Blank copy Personal response
Dear        ,
  Here is the information you requested. ...
All the best,
Varnish (21 May 2012)
Dear Joshua,
  Here is the information you requested. ...
All the best,
Varnish (21 May 2012)

Now because of the date we can't use this for months at a time. Each day we'll have a person type up a fresh blank with the current date, then make as many copies as we need throughout the day. These examples are short, but what if each response was 1500 words?

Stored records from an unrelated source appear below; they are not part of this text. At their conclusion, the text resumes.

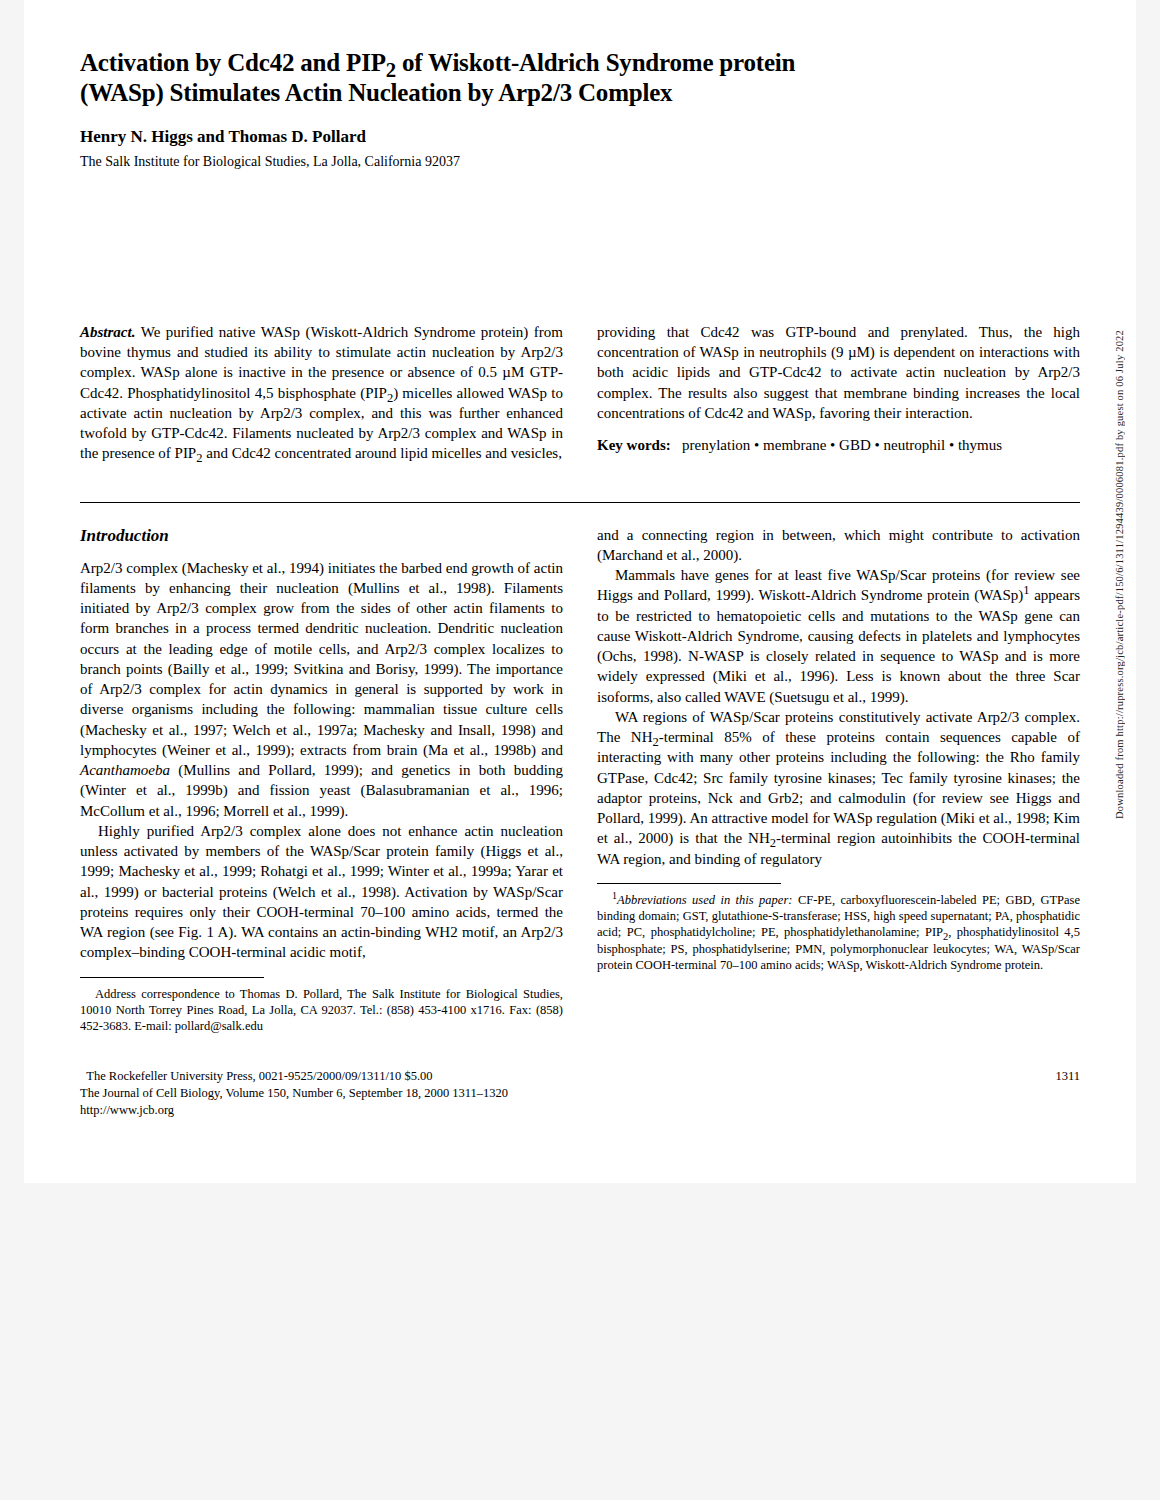Downloaded from http://rupress.org/jcb/article-pdf/150/6/1311/1294439/0006081.pdf by guest on 06 July 2022
Activation by Cdc42 and PIP2 of Wiskott-Aldrich Syndrome protein
(WASp) Stimulates Actin Nucleation by Arp2/3 Complex
Henry N. Higgs and Thomas D. Pollard
The Salk Institute for Biological Studies, La Jolla, California 92037
Abstract. We purified native WASp (Wiskott-Aldrich Syndrome protein) from bovine thymus and studied its ability to stimulate actin nucleation by Arp2/3 complex. WASp alone is inactive in the presence or absence of 0.5 µM GTP-Cdc42. Phosphatidylinositol 4,5 bisphosphate (PIP2) micelles allowed WASp to activate actin nucleation by Arp2/3 complex, and this was further enhanced twofold by GTP-Cdc42. Filaments nucleated by Arp2/3 complex and WASp in the presence of PIP2 and Cdc42 concentrated around lipid micelles and vesicles,
providing that Cdc42 was GTP-bound and prenylated. Thus, the high concentration of WASp in neutrophils (9 µM) is dependent on interactions with both acidic lipids and GTP-Cdc42 to activate actin nucleation by Arp2/3 complex. The results also suggest that membrane binding increases the local concentrations of Cdc42 and WASp, favoring their interaction.
Key words: prenylation • membrane • GBD • neutrophil • thymus
Introduction
Arp2/3 complex (Machesky et al., 1994) initiates the barbed end growth of actin filaments by enhancing their nucleation (Mullins et al., 1998). Filaments initiated by Arp2/3 complex grow from the sides of other actin filaments to form branches in a process termed dendritic nucleation. Dendritic nucleation occurs at the leading edge of motile cells, and Arp2/3 complex localizes to branch points (Bailly et al., 1999; Svitkina and Borisy, 1999). The importance of Arp2/3 complex for actin dynamics in general is supported by work in diverse organisms including the following: mammalian tissue culture cells (Machesky et al., 1997; Welch et al., 1997a; Machesky and Insall, 1998) and lymphocytes (Weiner et al., 1999); extracts from brain (Ma et al., 1998b) and Acanthamoeba (Mullins and Pollard, 1999); and genetics in both budding (Winter et al., 1999b) and fission yeast (Balasubramanian et al., 1996; McCollum et al., 1996; Morrell et al., 1999).
Highly purified Arp2/3 complex alone does not enhance actin nucleation unless activated by members of the WASp/Scar protein family (Higgs et al., 1999; Machesky et al., 1999; Rohatgi et al., 1999; Winter et al., 1999a; Yarar et al., 1999) or bacterial proteins (Welch et al., 1998). Activation by WASp/Scar proteins requires only their COOH-terminal 70–100 amino acids, termed the WA region (see Fig. 1 A). WA contains an actin-binding WH2 motif, an Arp2/3 complex–binding COOH-terminal acidic motif,
Address correspondence to Thomas D. Pollard, The Salk Institute for Biological Studies, 10010 North Torrey Pines Road, La Jolla, CA 92037. Tel.: (858) 453-4100 x1716. Fax: (858) 452-3683. E-mail: pollard@salk.edu
and a connecting region in between, which might contribute to activation (Marchand et al., 2000).
Mammals have genes for at least five WASp/Scar proteins (for review see Higgs and Pollard, 1999). Wiskott-Aldrich Syndrome protein (WASp)1 appears to be restricted to hematopoietic cells and mutations to the WASp gene can cause Wiskott-Aldrich Syndrome, causing defects in platelets and lymphocytes (Ochs, 1998). N-WASP is closely related in sequence to WASp and is more widely expressed (Miki et al., 1996). Less is known about the three Scar isoforms, also called WAVE (Suetsugu et al., 1999).
WA regions of WASp/Scar proteins constitutively activate Arp2/3 complex. The NH2-terminal 85% of these proteins contain sequences capable of interacting with many other proteins including the following: the Rho family GTPase, Cdc42; Src family tyrosine kinases; Tec family tyrosine kinases; the adaptor proteins, Nck and Grb2; and calmodulin (for review see Higgs and Pollard, 1999). An attractive model for WASp regulation (Miki et al., 1998; Kim et al., 2000) is that the NH2-terminal region autoinhibits the COOH-terminal WA region, and binding of regulatory
1Abbreviations used in this paper: CF-PE, carboxyfluorescein-labeled PE; GBD, GTPase binding domain; GST, glutathione-S-transferase; HSS, high speed supernatant; PA, phosphatidic acid; PC, phosphatidylcholine; PE, phosphatidylethanolamine; PIP2, phosphatidylinositol 4,5 bisphosphate; PS, phosphatidylserine; PMN, polymorphonuclear leukocytes; WA, WASp/Scar protein COOH-terminal 70–100 amino acids; WASp, Wiskott-Aldrich Syndrome protein.
1311 The Rockefeller University Press, 0021-9525/2000/09/1311/10 $5.00
The Journal of Cell Biology, Volume 150, Number 6, September 18, 2000 1311–1320
http://www.jcb.org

So what does this have to do with the web? Many websites are created using software that stores the content in a database. Later when someone views a page the software creates a complete HTML page on the fly every time the page is requested. The scenario is not unlike the 1500 word example above. I want to use the Varnish Cache web application accelerator to make the process more efficient The information on the page changes infrequently, but the page is often personalized. The situation is pretty bad when some JavaScript libraries (like jQuery) make AJAX requests using JSONP, because every request includes a callback function uniquely named with the current timestamp, which means nothing can be cached. The goal is to be able to remove the callback function from the request (and store it), make the JSON (not JSONP) request, cache the response in Varnish, then use ESI as the special process to paste the callback function back into the response. This is what I was working through when I tweeted the solution I used in my VCL:

set req.url = regsub(req.url,
 "((\?)jsonp=[^&]*$|(\?)jsonp=[^&]*&|(\?.*)&jsonp=[^&]*)", "\3\4");

I found that the difficult part was writing the Regexp to remove the JSONP function name from the request URL. Here are the test matches I used:

Before After Match and remove
service service
service? service?
service?jsonp=jsonp1337198006253 service ?jsonp=jsonp1337198006253$
service?jsonp=jsonp1337198006253&c=3 service?c=3 jsonp=jsonp1337198006253&
service?a=1 service?a=1
service?a=1&jsonp=jsonp1337198006253 service?a=1 &jsonp=jsonp1337198006253
service?a=1&jsonp=jsonp1337198006253&c=3 service?a=1&c=3 &jsonp=jsonp1337198006253

So how much faster is it? If the web server takes 100ms to put the HTML together and Varnish can deliver the cached version through ESI in 33us, it's like comparing the 1500 word letter it takes someone 50 minutes to type with a machine stamping out ten response letters every second. How fast is 33us? Varnish can create 30,000 personalized responses per second!